Soft shades of rustic colours roll through shades of silken night as if drawn by the waxed moon, until the wane, days blessed release allows the hills once more to rise and valley spread in matriarchal majesty. And in every stitch of this tapestry are the bonds of faith, tradition and of family. The knotty tangle hides beneath. The choral voice rises each Sunday exalting itself in this sepulcher of pastoral hues. The sound of the fallen and the falling. Each man, woman and child cowers from the brackenous barbs of eager gossip with scapegoats tethered at the door. Beside the crumbling wall that forms the mortal boundary of the church there lies a sprawling stagnant lake where Autumn’s wounded fall to die. And rotting on the unkempt road their stench dwarfs the towering spire, and swallows whole the sermons which are cast into the wilderness. Except upon the Sabbath day when congregational perfumes of incense and moth balls keep all noses in the parish free of sin.
Now, now, now the tolling school bell calls woolly lambs to chalk pastures. Children are not raised here, they are fattened up for slaughter. Porridged little boys cling to mum, red legged girls with teeth and tongues a chatter wait to lose their chins to take away and motherhood. To be a stagger girl slumped in doorways mewling into mobile phones for cabs, with handbags full of lipstick nubs and broken wishbones, whose bed is a grave dug fresh each night. A child with the dawdle of curiosity kneels to pick at moss between the paving stones and is snatched up and scolded and threatened with disease amid the litter thrown up by the wheels of the wind.
I am splenetic, bilious and I am old. It terrifies a man to face the length and breadth of his existence wit more than embarrassment and sorrow. To attempt to anthropomorphise the lion of his youth or accept the dulled and mottled plumage of experience. We are mottled and lousy Gryphons for the most part, except for a few who are born to a different fate. The bastard son of a satyr in a God’s boots. I am one such. I am trapped within a framework of such immaculate perception. I coagulate my whole and half truths, codify my silences and catalog my words. I fear only disordered thought, the barb tipped arrows of my imagining which pierce my very self. That will not come loose despite my fierce and fevered wrenching. I swathe the wounds with bandages of flattery, while my feet are bathed with damp, dead leaves.
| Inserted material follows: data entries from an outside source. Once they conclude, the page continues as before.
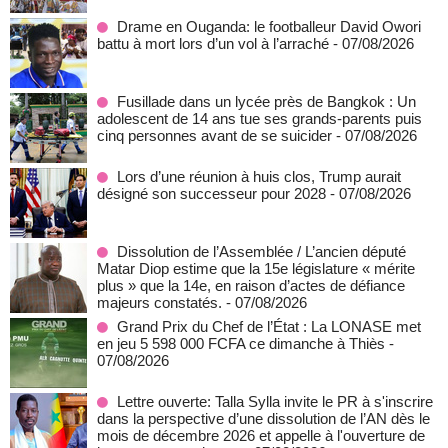
Drame en Ouganda: le footballeur David Owori
battu à mort lors d’un vol à l’arraché
- 07/08/2026
Fusillade dans un lycée près de Bangkok : Un
adolescent de 14 ans tue ses grands-parents puis
cinq personnes avant de se suicider
- 07/08/2026
Lors d’une réunion à huis clos, Trump aurait
désigné son successeur pour 2028
- 07/08/2026
Dissolution de l’Assemblée / L’ancien député
Matar Diop estime que la 15e législature « mérite
plus » que la 14e, en raison d’actes de défiance
majeurs constatés.
- 07/08/2026
Grand Prix du Chef de l’État : La LONASE met
en jeu 5 598 000 FCFA ce dimanche à Thiès
-
07/08/2026
Lettre ouverte: Talla Sylla invite le PR à s'inscrire
dans la perspective d’une dissolution de l’AN dès le
mois de décembre 2026 et appelle à l'ouverture de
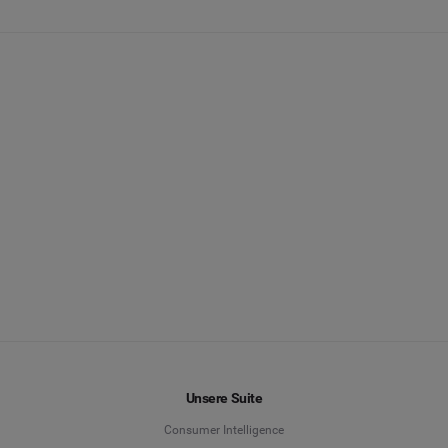
Unsere Suite
Consumer Intelligence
The future bares it’s teeth as it yawns, and age tears strips of carrion from lust now less Promethean. I have spat upon the relics of the subterranean rite, have heard the nimble blasphemies and smelled the vile aromas which mask the scent of reticence. I have been gored by a cuckolds horns, I have seen both love’s faces and set his concubines free, snored loudly through the liturgy, seen perfect erotic beauty in the flotsam of dumb show ritual. I wish that I could disappear, leave without a trace with the insolence of a frightened bird, who flies with untamed grace, beyond the breathy static whispers to where the infant wonder stood. Before we raped and maimed it, and smeared its beauty with its blood.